**Excerpt:**
☆ ☆ ☆
Calagator, based on Ruby on Rails, could be deployed either to a conventional hosting environment or to a cloud platform. It would thus scale, along the compute axis, as either environment allows. The elmcity service could be used in this way too. The service is written for Azure, but the core aggregation engine is independent of Azure and could be deployed to a conventional hosting environment.

For feed aggregators, another axis of scale is the number of feeds that can be processed. When that number grows, the time required to connect to many feeds and ingest their contents becomes a constraint. The elmcity service currently supports 50 calendar hubs. Thrice daily, each hub pulls data from Eventful, Upcoming, EventBrite, Facebook, and a list of iCalendar feeds. So far a single Azure worker role can easily do all this work. I'll dial up the number of workers if needed, but first I want to squeeze as much parallelism as I can out of each worker. To that end, I recently upgraded to the 4.0 version of the .NET Framework in order to exploit its dramatically simplified parallel processing. In this week's companion article I show how the elmcity service uses that new capability to optimize the time required to gather feeds from many sources.

Pub/sub networks can also scale by coalescing feeds. Consider a calendar hub operated, for some city, by the online arm of that city's newspaper. One model is flat. The newspaper runs a hub whose registry lists all the calendar feeds in town. But another model is hierarchical. In that model, there's a hub for arts and culture, a hub for sports and recreation, a hub for city government, and so on. Each hub gathers events from many feeds, and publishes the merged result on its own website for its own constituency. If the newspaper wants to include all those feeds, it can list them individually in its own registry. But why aggregate arts, sports, or recreation feeds more than once? The newspaper's uber-hub can, instead, reuse the arts, sports, and recreation feeds curated by those respective hubs, adding their merged outputs to its own set of curated feeds. Such reuse can cut down the computational time and effort required to propagate feeds throughout the network.

None of these mechanisms will matter, though, until a vibrant ecosystem of calendar feeds requires them. That's the ultimate constraint. Scaling the calendarsphere isn't a problem yet, but it would be a good problem to have. First, though, we've got to light up a whole bunch of feeds.


September 22 2010

Personal data stores and pub/sub networks

The elmcity project joins five streams of data about public calendar events. Four of them are well-known services: Facebook, EventBrite, Upcoming, and Eventful. They all work the same way. You sign up for a service, you post your events there, other people can go there to find out about your events. What they find, when they go there, are copies of your event data. If you want to promote an event in more than one place, you have to push a copy to each place. If you change the time or day of an event, you have to revisit all those places and push new copies to each.

The fifth stream works differently. It's a loosely-coupled network of publishers and subscribers. To join it you post events once to your own website, blog, or online calendar, in a way that yields two complementary outputs. For people, you offer HTML files that can be read and printed. For mechanized web services like elmcity, you offer iCalendar feeds that can be aggregated and syndicated. If you want to promote an event in more than one place, you ask other services to subscribe to your feed. If you change the time or day of the event, every subscriber sees the change.
☆ ☆ ☆
**Excerpted data:**
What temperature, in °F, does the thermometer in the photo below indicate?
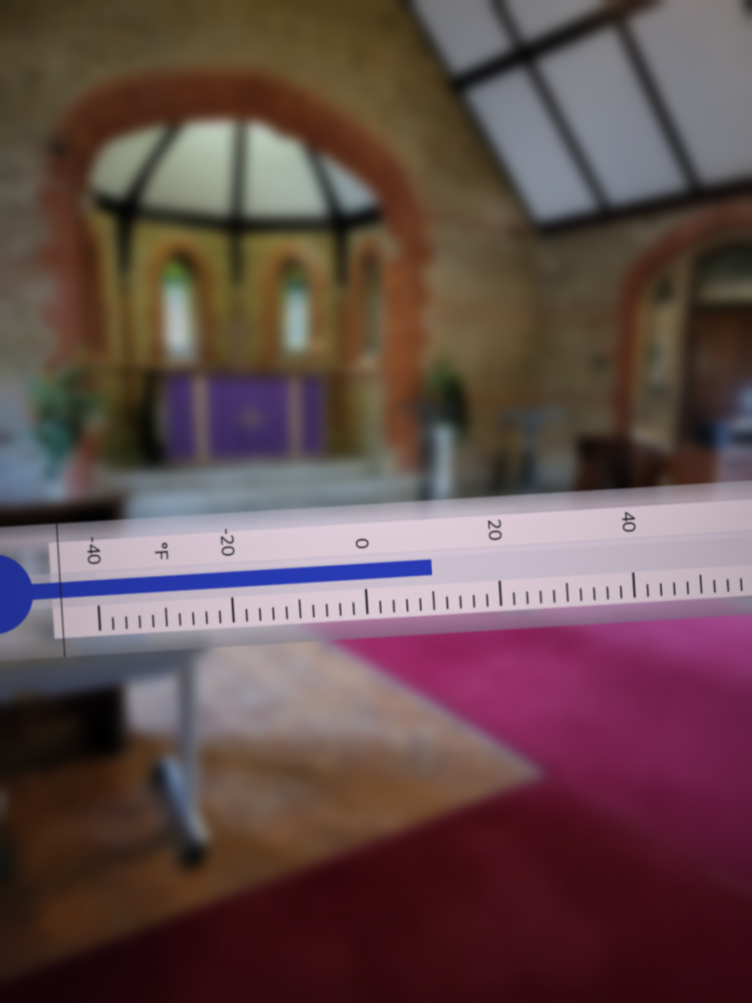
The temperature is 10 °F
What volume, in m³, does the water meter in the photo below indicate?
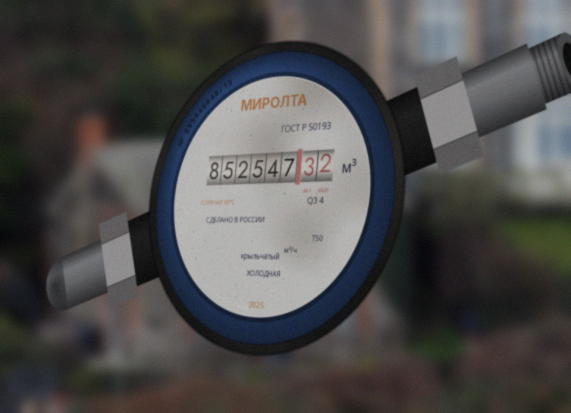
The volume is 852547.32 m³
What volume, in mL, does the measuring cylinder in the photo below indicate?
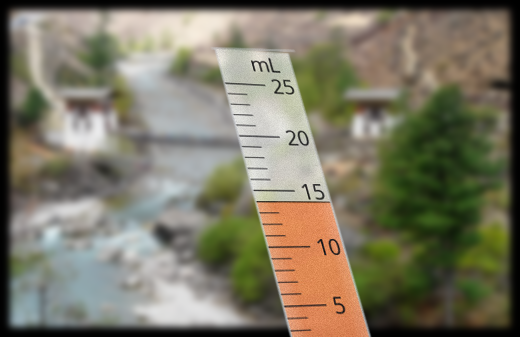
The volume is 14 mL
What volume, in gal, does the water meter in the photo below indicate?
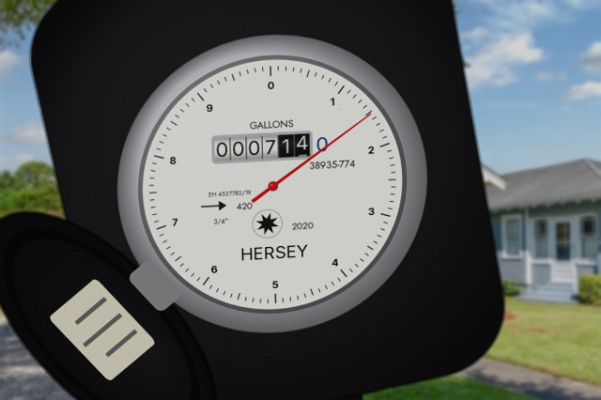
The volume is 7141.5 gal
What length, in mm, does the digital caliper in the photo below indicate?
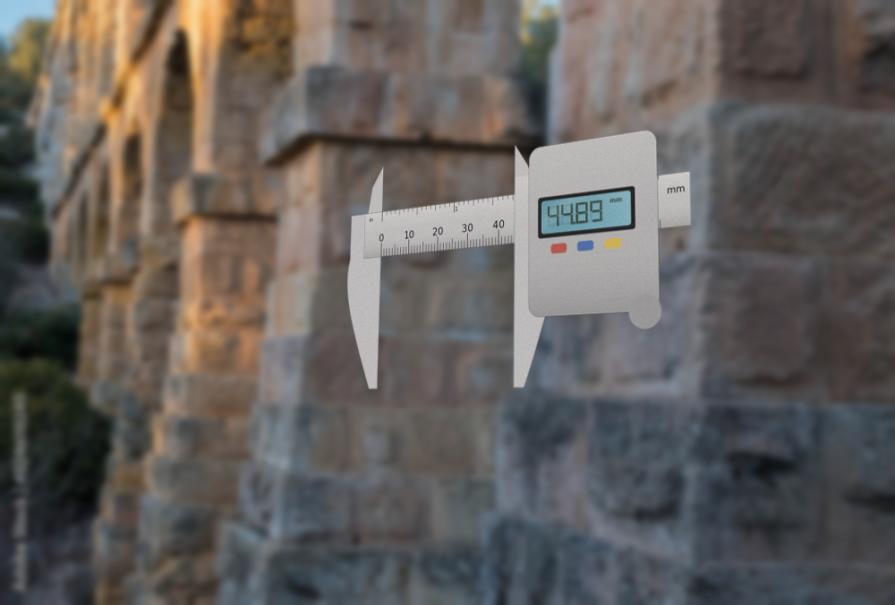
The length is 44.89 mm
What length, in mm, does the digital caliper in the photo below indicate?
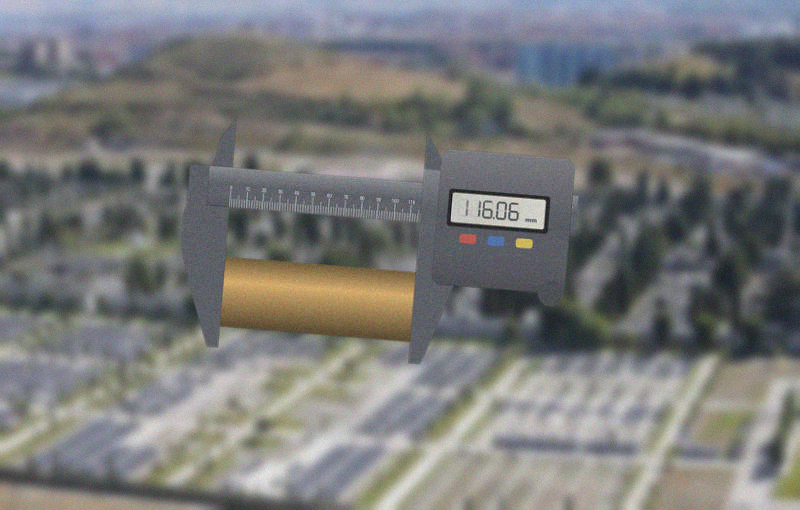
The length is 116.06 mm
☆ ☆ ☆
**Tasks to carry out:**
[1] Rewrite the paragraph of the calendar-feed excerpt that begins "Pub/sub networks can also scale by coalescing feeds" as a short bulleted list that keeps its main facts.
[2] Write a paragraph that continues the calendar-feed excerpt, picking up right after its final sentence.
The items were taken from a separate source.

**Solved tasks:**
[1]
- Pub/sub networks can scale by coalescing feeds.
- Example: a calendar hub run by the online arm of a city's newspaper.
- Flat model: the newspaper's hub lists every calendar feed in town in its registry.
- Hierarchical model: separate hubs for arts and culture, sports and recreation, city government, and so on. Each one gathers many feeds and publishes the merged result on its own website for its own constituency.
- Instead of listing all those feeds individually, the newspaper's uber-hub can reuse the feeds curated by those hubs by adding their merged outputs to its own set.
- This avoids aggregating the same feeds more than once and cuts the computational time and effort needed to propagate feeds through the network.

[2]
The first and best example of a decentralized pub/sub network is the blogosphere. My original blogging tool, Radio UserLand, embodied the pub/sub pattern. It made everything you wrote automatically available in two ways: as HTML for people to read, and as RSS for machines to process. What's more, Radio UserLand didn't just produce RSS feeds that other services could read and aggregate. It was itself an aggregator that pointed the way toward what became a vibrant ecosystem of applications -- and services -- that knew how to merge RSS streams. In that network the feeds we published flowed freely, and appeared in many contexts. But they always remained tethered to original sources that we stamped with our identities, hosted wherever we liked, and controlled ourselves. Every RSS feed that was published, no matter where it was published, contributed to a global pool of RSS feeds. Any aggregator could create a view of the blogosphere by merging a set of feeds, chosen from the global pool, based on subject, author, place, time, or combinations of these selectors.

Now social streams have largely eclipsed RSS readers, and the feed reading service I've used for years -- Bloglines -- will soon go dark. Dave Winer thinks the RSS ecosystem could be rebooted, and argues for centralized subscription handling on the next turn of the crank. Of course definitions tend to blur when we talk about centralized versus decentralized services. Consider FriendFeed. It's centralized in the sense that a single provider offers the service. But it can be used to create many RSS hubs that merge many streams for many purposes. In The power of informal contracts I showed how an instance of FriendFeed merges a particular set of RSS feeds to create a news service just for elmcity curators. The elmcity service itself has the same kind of dual nature. A single provider offers the service. But many curators can use it to spin up many event hubs, each tuned to a location or topic.

The early blogosphere proved that we could create and share many views drawn from the same pool of feeds. That's one of the bedrock principles that I hope we'll remember and carry forward to other pub/sub networks. Another principle is that we ought to control and syndicate our data. Radio UserLand, for example, was happy to host your blog, just as Twitter and Facebook are now happy to host your online social presence. But unlike Twitter and Facebook, Radio UserLand was just as happy to let you push your data to another host. To play in the syndication network your feed just had to exist -- it didn't matter where -- and be known to one or more hubs.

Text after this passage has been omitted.